Germinal
Germinal (paragraphe n°1027)
Partie : Troisième partie, chapitre III
Et, au bout du premier mois, Etienne et Catherine semblaient déjà ne plus se voir, quand, le soir, avant d'éteindre la chandelle, ils voyageaient déshabillés par la chambre. Elle avait cessé de se hâter, elle reprenait son habitude ancienne de nouer ses cheveux au bord de son lit, les bras en l'air, remontant sa chemise jusqu'à ses cuisses ; et lui, sans pantalon, l'aidait parfois, cherchait les épingles qu'elle perdait. L'habitude tuait la honte d'être nu, ils trouvaient naturel d'être ainsi, car ils ne faisaient point de mal et ce n'était pas leur faute, s'il n'y avait qu'une chambre pour tant de monde. Des troubles cependant leur revenaient, tout d'un coup, aux moments où ils ne songeaient à rien de coupable. Après ne plus avoir vu la pâleur de son corps pendant des soirées, il la revoyait brusquement toute blanche, de cette blancheur qui le secouait d'un frisson, qui l'obligeait à se détourner, par crainte de céder à l'envie de la prendre.
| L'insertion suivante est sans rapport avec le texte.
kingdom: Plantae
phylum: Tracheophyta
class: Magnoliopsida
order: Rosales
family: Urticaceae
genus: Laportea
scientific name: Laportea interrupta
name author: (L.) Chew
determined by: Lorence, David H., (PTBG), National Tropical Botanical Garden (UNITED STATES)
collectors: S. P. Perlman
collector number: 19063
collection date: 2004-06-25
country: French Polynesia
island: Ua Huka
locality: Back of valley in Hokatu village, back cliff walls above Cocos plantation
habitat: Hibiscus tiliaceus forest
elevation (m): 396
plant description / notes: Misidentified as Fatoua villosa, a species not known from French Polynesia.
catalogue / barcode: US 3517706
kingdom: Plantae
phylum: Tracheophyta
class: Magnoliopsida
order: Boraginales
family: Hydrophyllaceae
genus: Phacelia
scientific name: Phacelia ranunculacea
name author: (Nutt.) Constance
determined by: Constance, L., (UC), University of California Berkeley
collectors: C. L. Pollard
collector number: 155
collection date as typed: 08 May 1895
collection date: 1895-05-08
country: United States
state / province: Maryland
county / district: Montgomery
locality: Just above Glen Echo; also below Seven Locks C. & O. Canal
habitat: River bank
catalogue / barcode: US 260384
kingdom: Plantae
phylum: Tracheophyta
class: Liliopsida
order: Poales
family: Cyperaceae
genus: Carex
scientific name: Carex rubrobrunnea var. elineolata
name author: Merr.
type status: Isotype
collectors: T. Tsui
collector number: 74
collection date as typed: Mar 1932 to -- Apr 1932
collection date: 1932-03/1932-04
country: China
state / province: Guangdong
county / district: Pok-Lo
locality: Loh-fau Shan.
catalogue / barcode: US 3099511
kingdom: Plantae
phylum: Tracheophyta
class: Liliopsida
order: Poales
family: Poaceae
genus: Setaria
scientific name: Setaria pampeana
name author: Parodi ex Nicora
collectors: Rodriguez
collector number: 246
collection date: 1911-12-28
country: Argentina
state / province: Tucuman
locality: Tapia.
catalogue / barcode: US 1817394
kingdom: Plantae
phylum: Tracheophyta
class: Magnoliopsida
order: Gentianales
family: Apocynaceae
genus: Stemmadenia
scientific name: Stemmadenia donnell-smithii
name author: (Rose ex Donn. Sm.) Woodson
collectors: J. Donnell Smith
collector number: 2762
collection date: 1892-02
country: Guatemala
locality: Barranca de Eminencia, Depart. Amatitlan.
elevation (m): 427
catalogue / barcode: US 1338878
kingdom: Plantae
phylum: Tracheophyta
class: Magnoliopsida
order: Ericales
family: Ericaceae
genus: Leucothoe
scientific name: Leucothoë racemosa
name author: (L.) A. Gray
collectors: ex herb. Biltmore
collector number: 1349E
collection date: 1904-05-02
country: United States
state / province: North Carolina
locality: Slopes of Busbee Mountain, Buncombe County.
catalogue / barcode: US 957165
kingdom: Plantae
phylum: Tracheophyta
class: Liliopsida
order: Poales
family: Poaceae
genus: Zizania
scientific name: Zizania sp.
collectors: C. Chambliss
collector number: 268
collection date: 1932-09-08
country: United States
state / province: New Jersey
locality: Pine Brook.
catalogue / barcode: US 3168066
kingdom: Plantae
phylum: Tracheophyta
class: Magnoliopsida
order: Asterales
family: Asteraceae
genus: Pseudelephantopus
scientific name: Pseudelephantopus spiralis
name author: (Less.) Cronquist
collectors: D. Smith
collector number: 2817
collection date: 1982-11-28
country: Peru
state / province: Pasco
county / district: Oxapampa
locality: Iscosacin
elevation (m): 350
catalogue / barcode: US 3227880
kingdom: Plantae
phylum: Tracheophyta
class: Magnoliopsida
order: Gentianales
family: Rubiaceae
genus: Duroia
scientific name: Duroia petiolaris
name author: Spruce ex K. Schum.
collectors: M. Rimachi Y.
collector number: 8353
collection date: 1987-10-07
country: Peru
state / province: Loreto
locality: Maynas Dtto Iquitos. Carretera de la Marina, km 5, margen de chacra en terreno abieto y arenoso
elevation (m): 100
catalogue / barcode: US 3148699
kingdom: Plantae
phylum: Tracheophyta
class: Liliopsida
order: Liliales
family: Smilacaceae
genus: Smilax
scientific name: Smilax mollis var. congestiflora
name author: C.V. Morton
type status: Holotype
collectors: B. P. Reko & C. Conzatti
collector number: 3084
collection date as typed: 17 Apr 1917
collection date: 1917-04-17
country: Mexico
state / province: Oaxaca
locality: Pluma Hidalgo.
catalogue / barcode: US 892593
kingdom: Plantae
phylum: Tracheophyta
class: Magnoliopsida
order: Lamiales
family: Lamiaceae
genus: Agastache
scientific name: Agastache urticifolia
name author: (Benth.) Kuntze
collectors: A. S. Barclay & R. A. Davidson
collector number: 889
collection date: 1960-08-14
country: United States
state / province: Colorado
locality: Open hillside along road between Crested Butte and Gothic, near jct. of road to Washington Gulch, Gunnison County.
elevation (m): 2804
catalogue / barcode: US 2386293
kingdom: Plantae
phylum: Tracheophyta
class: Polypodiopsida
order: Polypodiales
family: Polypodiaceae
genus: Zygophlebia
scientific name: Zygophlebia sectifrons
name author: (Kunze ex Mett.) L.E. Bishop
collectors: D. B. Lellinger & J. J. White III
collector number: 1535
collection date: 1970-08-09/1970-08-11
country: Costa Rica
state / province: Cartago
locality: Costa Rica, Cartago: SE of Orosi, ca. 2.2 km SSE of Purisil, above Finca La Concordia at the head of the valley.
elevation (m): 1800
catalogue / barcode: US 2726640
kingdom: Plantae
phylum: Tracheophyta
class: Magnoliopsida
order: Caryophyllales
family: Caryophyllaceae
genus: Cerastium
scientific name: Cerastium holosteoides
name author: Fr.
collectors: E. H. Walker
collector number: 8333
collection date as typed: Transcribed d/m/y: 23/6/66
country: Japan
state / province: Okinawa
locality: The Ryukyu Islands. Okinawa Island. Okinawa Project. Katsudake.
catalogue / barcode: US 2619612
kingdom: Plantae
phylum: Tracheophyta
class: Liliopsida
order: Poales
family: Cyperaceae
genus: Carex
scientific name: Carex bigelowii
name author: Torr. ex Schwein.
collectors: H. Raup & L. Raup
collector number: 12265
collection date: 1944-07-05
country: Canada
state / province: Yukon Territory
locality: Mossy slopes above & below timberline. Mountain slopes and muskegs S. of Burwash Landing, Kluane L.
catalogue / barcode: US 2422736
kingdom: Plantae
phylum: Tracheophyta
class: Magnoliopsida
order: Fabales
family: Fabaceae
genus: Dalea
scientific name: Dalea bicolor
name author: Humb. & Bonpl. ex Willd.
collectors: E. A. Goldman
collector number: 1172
Elle, d'autres soirs, sans raison apparente, tombait dans un émoipudique, fuyait, se coulait entre les draps, comme si elle avait senti les mains de ce garçon la saisir. Puis, la chandelle éteinte, ils comprenaient qu'ils ne s'endormaient pas, qu'ils songeaient l'un à l'autre, malgré leur fatigue. Cela les laissait inquiets et boudeurs tout le lendemain, car ils préféraient les soirs de tranquillité, où ils se mettaient à l'aise, en camarades.